A team of builders who specialize in rebuilding and renovating rustic cabins and camps all over Vacationland are the focus of a new cable TV show debuting in January.
“Maine Cabin Masters” on DIY will show Maine-based builder Chase Morrill and his crew – including his sister, brother-in-law and best friend – as they work with camp owners to rebuild and restore vacation retreats.
The first episode will air Jan. 9 at 10 p.m. and the show is scheduled to last 10 episodes, each an hour long, according to publicists for DIY. Each episode shows a different rehab project.
The premiere episode follows Morrill’s crew as they take a seaplane to a small island off Bar Harbor where Mainers Rob and Candy Eaton own a dilapidated 1930s log cabin with no electricity or running water. Some logs are rotting. Morrill and his crew were given a $30,000 budget and six weeks to complete the project.
A trailer for the first season of the series shows the building crew demolishing walls and roofs, joking around with each other and revealing finished projects to delighted homeowners.
A pilot for the series aired in February and showed the renovation of a 1930s summer cottage on Webber Pond in Vassalboro owned by the family of the late Beverly Daggett, former president of the Maine State Senate.
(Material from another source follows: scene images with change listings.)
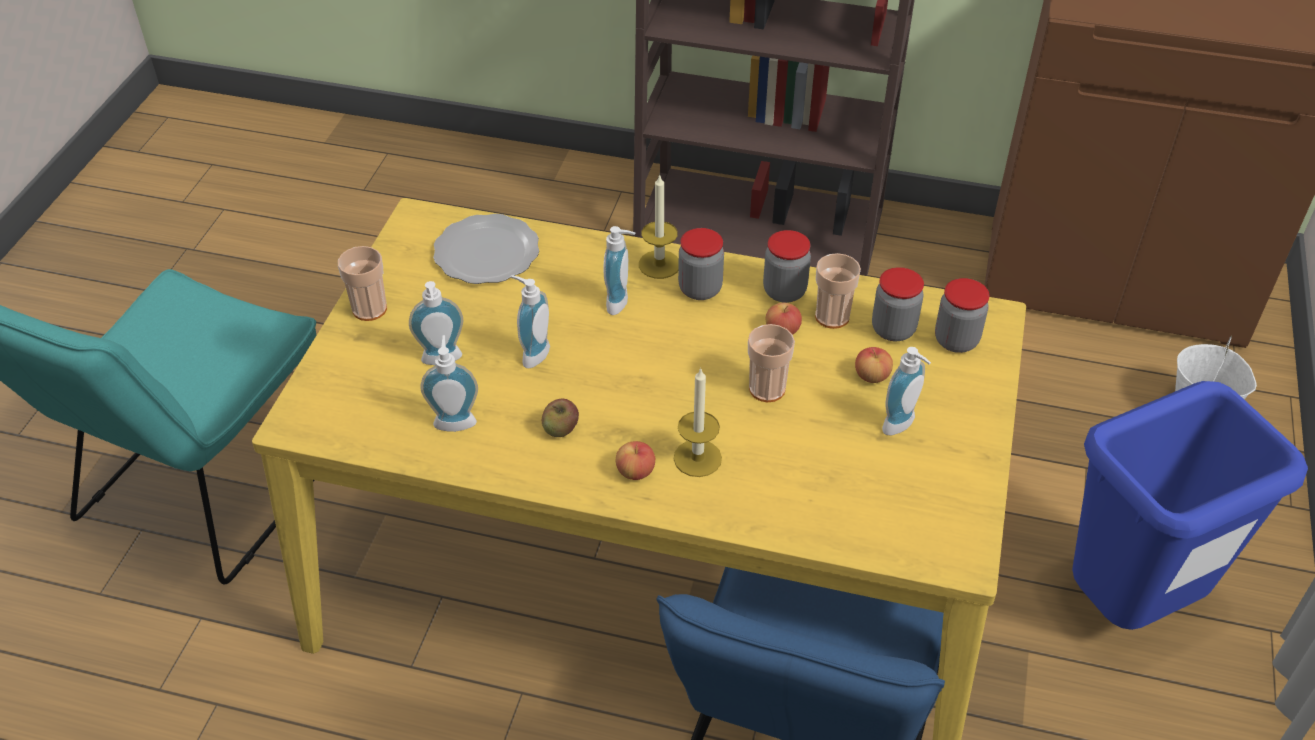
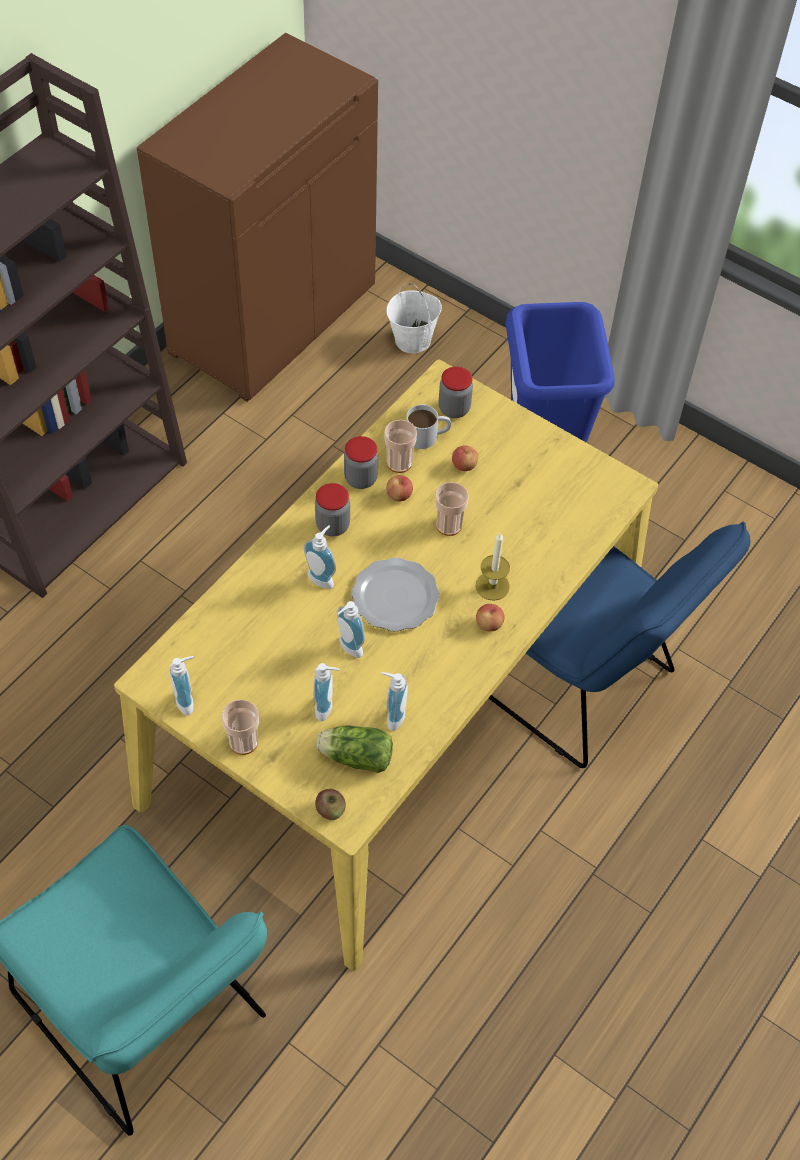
camera: 70 degrees left, 10 degrees up
(385, 403) = (354, 756): none -> lettuce
(485, 252) = (218, 645): plate -> plate (394, 597)
(561, 429) = (431, 654): apple -> apple (330, 810)
(659, 264) = (293, 540): candle -> none
(893, 329) = (428, 436): jar -> white mug
(902, 426) = (514, 469): soap dispenser -> soap dispenser (188, 701)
An upcoming episode is described on DIY’s website as the renovation of “an off-the-grid camp for a family of city slickers.” But a rotted water tank threatens to shut the whole project down.
The show is one of several reality shows filmed in Maine over five years or so, focusing on unique aspects of the state’s life and culture. These include History’s “Down East Dickering,” about Mainers who buy and sell almost anything; Animal Planet’s “Cold River Cash,” about the state’s elver fishing industry; Discovery’s “American Loggers,” about a family logging business in Millinocket; and Animal Planet’s “North Woods Law,” which followed the Maine Warden Service.
None of the shows is still in production.